▶ [AIM OF THE TASK]
Please retype every record below exactly, leaving the pictures out.

▶ [Saved data entries]
--- START ---

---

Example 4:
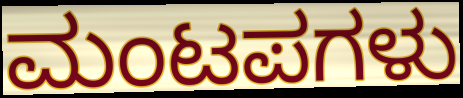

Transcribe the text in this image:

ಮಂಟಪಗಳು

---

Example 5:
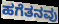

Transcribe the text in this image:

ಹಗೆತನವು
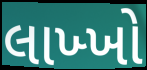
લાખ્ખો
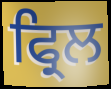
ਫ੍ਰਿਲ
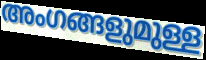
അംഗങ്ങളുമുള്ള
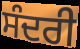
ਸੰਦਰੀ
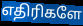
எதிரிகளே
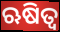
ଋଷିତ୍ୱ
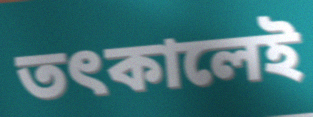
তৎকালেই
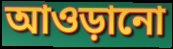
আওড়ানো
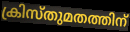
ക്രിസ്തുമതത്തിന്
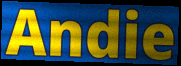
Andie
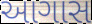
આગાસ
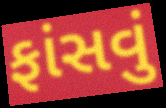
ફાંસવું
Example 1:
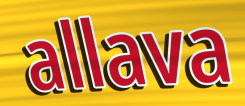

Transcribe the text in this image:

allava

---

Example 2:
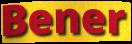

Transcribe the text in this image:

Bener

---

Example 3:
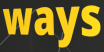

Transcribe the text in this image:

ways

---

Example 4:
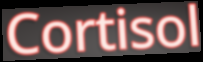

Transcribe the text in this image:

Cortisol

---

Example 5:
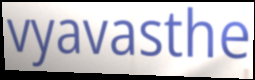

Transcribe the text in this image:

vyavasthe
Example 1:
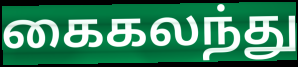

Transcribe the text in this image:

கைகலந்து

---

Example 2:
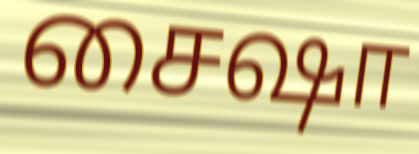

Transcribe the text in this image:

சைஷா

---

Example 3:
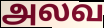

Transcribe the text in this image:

--- END ---

▶ [ANSWER TO THE PROBLEM]
---

Example 4:

Transcribe the text in this image:

ಮಂಟಪಗಳು

---

Example 5:

Transcribe the text in this image:

ಹಗೆತನವು
લાખ્ખો
ਫ੍ਰਿਲ
അംഗങ്ങളുമുള്ള
ਸੰਦਰੀ
எதிரிகளே
ଋଷିତ୍ୱ
তৎকালেই
আওড়ানো
ക്രിസ്തുമതത്തിന്
Andie
આગાસ
ફાંસવું
Example 1:

Transcribe the text in this image:

allava

---

Example 2:

Transcribe the text in this image:

Bener

---

Example 3:

Transcribe the text in this image:

ways

---

Example 4:

Transcribe the text in this image:

Cortisol

---

Example 5:

Transcribe the text in this image:

vyavasthe
Example 1:

Transcribe the text in this image:

கைகலந்து

---

Example 2:

Transcribe the text in this image:

சைஷா

---

Example 3:

Transcribe the text in this image:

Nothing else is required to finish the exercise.